The software in the sensors can calculate the amount of nitrogen required by the crops on the basis of field measurements. Farmers can apply optimal amounts of nitrogen to crops by using these data.

According to Miao, the objective is to “match nitrogen supply with crop nitrogen demand.” That enables crops to access nitrogen fertilizers precisely when it is most required, consequently maximizing yields.

When compared to other nitrogen management approaches, this method offers many advantages. “It reduced overall nitrogen fertilizer application,” stated Miao. “It also decreased nitrogen loss into the environment and lowered nitrous oxide emissions.”

Canopy sensor-based systems also have many other benefits.
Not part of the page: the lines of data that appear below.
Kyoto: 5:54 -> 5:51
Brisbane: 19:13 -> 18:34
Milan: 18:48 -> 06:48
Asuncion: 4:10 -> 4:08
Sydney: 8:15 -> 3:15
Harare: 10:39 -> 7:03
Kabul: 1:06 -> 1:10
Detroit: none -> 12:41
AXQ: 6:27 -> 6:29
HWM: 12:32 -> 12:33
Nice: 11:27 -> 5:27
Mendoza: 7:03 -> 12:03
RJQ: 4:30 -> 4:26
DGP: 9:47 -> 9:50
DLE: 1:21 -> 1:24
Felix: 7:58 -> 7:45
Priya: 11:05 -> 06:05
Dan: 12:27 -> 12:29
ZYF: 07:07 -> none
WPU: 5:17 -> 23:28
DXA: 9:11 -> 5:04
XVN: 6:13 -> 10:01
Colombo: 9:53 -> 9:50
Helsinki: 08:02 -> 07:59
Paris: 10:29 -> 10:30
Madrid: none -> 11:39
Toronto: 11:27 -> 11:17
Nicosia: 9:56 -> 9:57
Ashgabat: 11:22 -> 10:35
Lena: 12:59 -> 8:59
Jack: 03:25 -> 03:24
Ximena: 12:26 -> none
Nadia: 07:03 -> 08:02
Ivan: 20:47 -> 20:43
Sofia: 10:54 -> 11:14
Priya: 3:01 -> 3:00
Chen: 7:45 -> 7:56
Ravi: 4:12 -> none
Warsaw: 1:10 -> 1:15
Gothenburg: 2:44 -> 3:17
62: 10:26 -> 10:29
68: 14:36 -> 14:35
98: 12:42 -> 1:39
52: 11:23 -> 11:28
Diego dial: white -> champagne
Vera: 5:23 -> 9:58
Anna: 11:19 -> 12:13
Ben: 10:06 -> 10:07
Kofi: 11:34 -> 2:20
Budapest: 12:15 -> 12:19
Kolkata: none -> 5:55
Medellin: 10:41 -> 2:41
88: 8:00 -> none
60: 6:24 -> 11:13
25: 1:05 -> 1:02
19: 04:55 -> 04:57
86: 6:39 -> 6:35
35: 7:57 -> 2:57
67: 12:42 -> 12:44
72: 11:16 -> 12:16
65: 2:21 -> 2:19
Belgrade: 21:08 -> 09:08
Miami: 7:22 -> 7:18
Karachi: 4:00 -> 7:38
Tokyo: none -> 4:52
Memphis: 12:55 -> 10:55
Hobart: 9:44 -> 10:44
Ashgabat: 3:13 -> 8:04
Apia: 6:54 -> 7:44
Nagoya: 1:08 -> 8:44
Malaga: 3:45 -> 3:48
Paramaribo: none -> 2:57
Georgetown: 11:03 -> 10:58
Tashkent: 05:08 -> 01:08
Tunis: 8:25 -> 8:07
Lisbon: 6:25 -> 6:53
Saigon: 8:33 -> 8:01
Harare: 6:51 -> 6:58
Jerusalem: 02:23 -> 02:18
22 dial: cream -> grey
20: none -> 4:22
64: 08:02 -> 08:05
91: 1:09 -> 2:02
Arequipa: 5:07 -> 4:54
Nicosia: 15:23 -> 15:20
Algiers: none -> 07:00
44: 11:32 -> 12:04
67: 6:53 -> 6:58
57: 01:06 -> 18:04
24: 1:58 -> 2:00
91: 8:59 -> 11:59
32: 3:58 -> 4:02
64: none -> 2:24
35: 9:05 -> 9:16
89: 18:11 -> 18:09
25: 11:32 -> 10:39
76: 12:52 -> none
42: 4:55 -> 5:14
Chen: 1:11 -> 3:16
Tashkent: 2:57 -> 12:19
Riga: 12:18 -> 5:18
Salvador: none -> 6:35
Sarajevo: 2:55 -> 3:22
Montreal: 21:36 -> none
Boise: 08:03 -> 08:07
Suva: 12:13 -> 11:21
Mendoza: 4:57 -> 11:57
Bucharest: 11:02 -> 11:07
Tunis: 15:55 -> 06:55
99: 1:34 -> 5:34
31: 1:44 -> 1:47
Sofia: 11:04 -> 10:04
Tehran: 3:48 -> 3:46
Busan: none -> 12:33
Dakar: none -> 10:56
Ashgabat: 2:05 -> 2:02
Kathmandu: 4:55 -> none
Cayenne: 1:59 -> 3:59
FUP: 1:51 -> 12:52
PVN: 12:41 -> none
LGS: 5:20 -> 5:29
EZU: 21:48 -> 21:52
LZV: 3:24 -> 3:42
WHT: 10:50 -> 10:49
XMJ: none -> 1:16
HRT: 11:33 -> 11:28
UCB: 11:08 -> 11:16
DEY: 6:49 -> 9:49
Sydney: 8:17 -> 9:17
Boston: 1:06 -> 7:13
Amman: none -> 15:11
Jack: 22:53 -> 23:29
Using sensors is fast and non-destructive. There are no additional costs beyond purchasing the sensors.

Yuxin Miao, Agronomist, University of Minnesota

In addition, environmental light does not have any effect on the latest sensor models. This suggests that growers can obtain an accurate measurement regardless of the weather, without the need to clear clouds.

In addition, it may also offer monetary benefits. “This technology can reduce the use of nitrogen fertilizers,” stated Miao. “Farmers can lower production costs and increase economic returns.”

Between 2008 and 2012, Miao and his teammates carried out field experiments to test various nitrogen management approaches. The study location was in the Hebei Province in northern China. The scientists tested various strategies on a winter wheat and summer corn rotation system.

A few of the other nitrogen management approaches tested by Miao also included the reduction of fertilizer use. However, all of them had shortcomings. For instance, one system needed the soil to be tested for nitrogen levels. “However, this system had labor, time, and cost limitations,” stated Miao.

Miao is currently striving to make advancements. A few of the new systems will be more appropriate for high-yield cropping systems, while others may be more efficient compared to the existing hand-held ones.

Miao expects that these sensor systems will reach worldwide. “This strategy of nitrogen management would work with major crops in many countries.”

However, Miao believes that it is not possible for farmers to do it alone. Researchers, farmers, and service providers will have to work jointly.

That can facilitate widespread adoption of this system, especially in developing countries.

Yuxin Miao, Agronomist, University of Minnesota

The results of the study were presented by Miao at the November 2018 meeting of the American Society of Agronomy and Crop Science Society of America in Baltimore, MD.